• **What you have to do**: As an exercise, transcribe the data below in full and exactly, omitting pictures.

[Stored data]
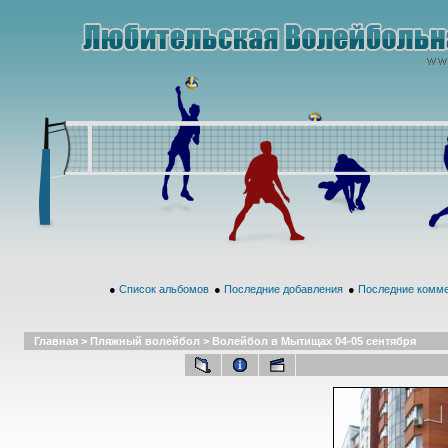
●
Список альбомов
●
Последние добавления
●
Последние комм
Главная
>
Пляжный волейбол
>
Волейбол в Мытищах 04-05 сентября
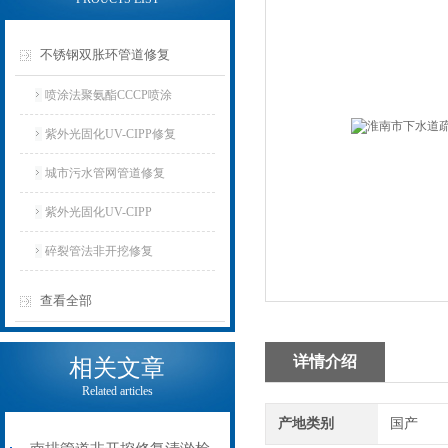
不锈钢双胀环管道修复
喷涂法聚氨酯CCCP喷涂
紫外光固化UV-CIPP修复
城市污水管网管道修复
紫外光固化UV-CIPP
碎裂管法非开挖修复
查看全部
详情介绍
相关文章
Related articles
产地类别
国产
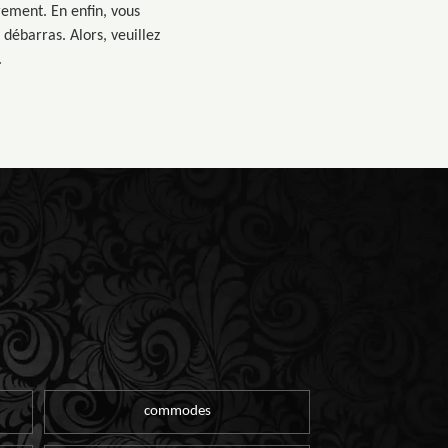
rement. En enfin, vous
débarras. Alors, veuillez
.
commodes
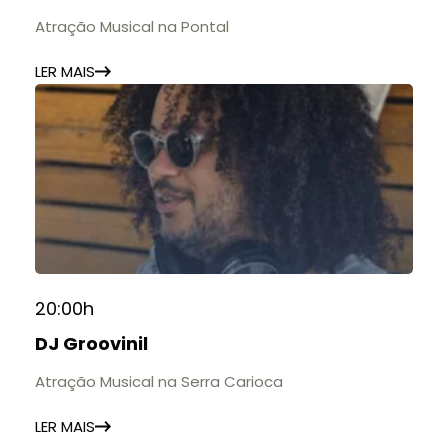
Atração Musical na Pontal
LER MAIS
20:00h
DJ Groovinil
Atração Musical na Serra Carioca
LER MAIS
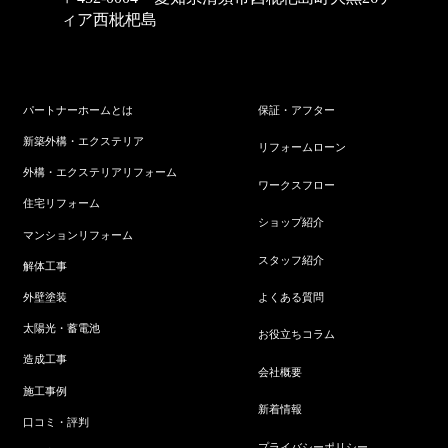
ィア西枇杷島
パートナーホームとは
保証・アフター
新築外構・エクステリア
リフォームローン
外構・エクステリアリフォーム
ワークスフロー
住宅リフォーム
ショップ紹介
マンションリフォーム
スタッフ紹介
解体工事
よくある質問
外壁塗装
太陽光・蓄電池
お役立ちコラム
造成工事
会社概要
施工事例
新着情報
口コミ・評判
プライバシーポリシー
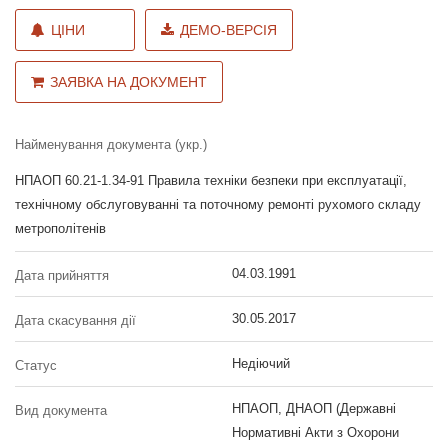
ЦІНИ
ДЕМО-ВЕРСІЯ
ЗАЯВКА НА ДОКУМЕНТ
Найменування документа (укр.)
НПАОП 60.21-1.34-91 Правила техніки безпеки при експлуатації,
технічному обслуговуванні та поточному ремонті рухомого складу
метрополітенів
04.03.1991
Дата прийняття
30.05.2017
Дата скасування дії
Недіючий
Статус
НПАОП, ДНАОП (Державні
Вид документа
Нормативні Акти з Охорони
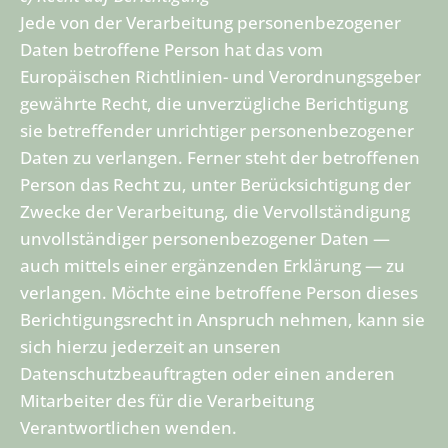
Jede von der Verarbeitung personenbezogener
Daten betroffene Person hat das vom
Europäischen Richtlinien- und Verordnungsgeber
gewährte Recht, die unverzügliche Berichtigung
sie betreffender unrichtiger personenbezogener
Daten zu verlangen. Ferner steht der betroffenen
Person das Recht zu, unter Berücksichtigung der
Zwecke der Verarbeitung, die Vervollständigung
unvollständiger personenbezogener Daten —
auch mittels einer ergänzenden Erklärung — zu
verlangen. Möchte eine betroffene Person dieses
Berichtigungsrecht in Anspruch nehmen, kann sie
sich hierzu jederzeit an unseren
Datenschutzbeauftragten oder einen anderen
Mitarbeiter des für die Verarbeitung
Verantwortlichen wenden.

• **Result of the exercise**:
●
Список альбомов
●
Последние добавления
●
Последние комм
Главная
>
Пляжный волейбол
>
Волейбол в Мытищах 04-05 сентября
不锈钢双胀环管道修复
喷涂法聚氨酯CCCP喷涂
紫外光固化UV-CIPP修复
城市污水管网管道修复
紫外光固化UV-CIPP
碎裂管法非开挖修复
查看全部
详情介绍
相关文章
Related articles
产地类别
国产
rement. En enfin, vous
débarras. Alors, veuillez
.
commodes
Atração Musical na Pontal
LER MAIS
20:00h
DJ Groovinil
Atração Musical na Serra Carioca
LER MAIS
ィア西枇杷島
パートナーホームとは
保証・アフター
新築外構・エクステリア
リフォームローン
外構・エクステリアリフォーム
ワークスフロー
住宅リフォーム
ショップ紹介
マンションリフォーム
スタッフ紹介
解体工事
よくある質問
外壁塗装
太陽光・蓄電池
お役立ちコラム
造成工事
会社概要
施工事例
新着情報
口コミ・評判
プライバシーポリシー
ЦІНИ
ДЕМО-ВЕРСІЯ
ЗАЯВКА НА ДОКУМЕНТ
Найменування документа (укр.)
НПАОП 60.21-1.34-91 Правила техніки безпеки при експлуатації,
технічному обслуговуванні та поточному ремонті рухомого складу
метрополітенів
04.03.1991
Дата прийняття
30.05.2017
Дата скасування дії
Недіючий
Статус
НПАОП, ДНАОП (Державні
Вид документа
Нормативні Акти з Охорони
Jede von der Verarbeitung personenbezogener
Daten betroffene Person hat das vom
Europäischen Richtlinien- und Verordnungsgeber
gewährte Recht, die unverzügliche Berichtigung
sie betreffender unrichtiger personenbezogener
Daten zu verlangen. Ferner steht der betroffenen
Person das Recht zu, unter Berücksichtigung der
Zwecke der Verarbeitung, die Vervollständigung
unvollständiger personenbezogener Daten —
auch mittels einer ergänzenden Erklärung — zu
verlangen. Möchte eine betroffene Person dieses
Berichtigungsrecht in Anspruch nehmen, kann sie
sich hierzu jederzeit an unseren
Datenschutzbeauftragten oder einen anderen
Mitarbeiter des für die Verarbeitung
Verantwortlichen wenden.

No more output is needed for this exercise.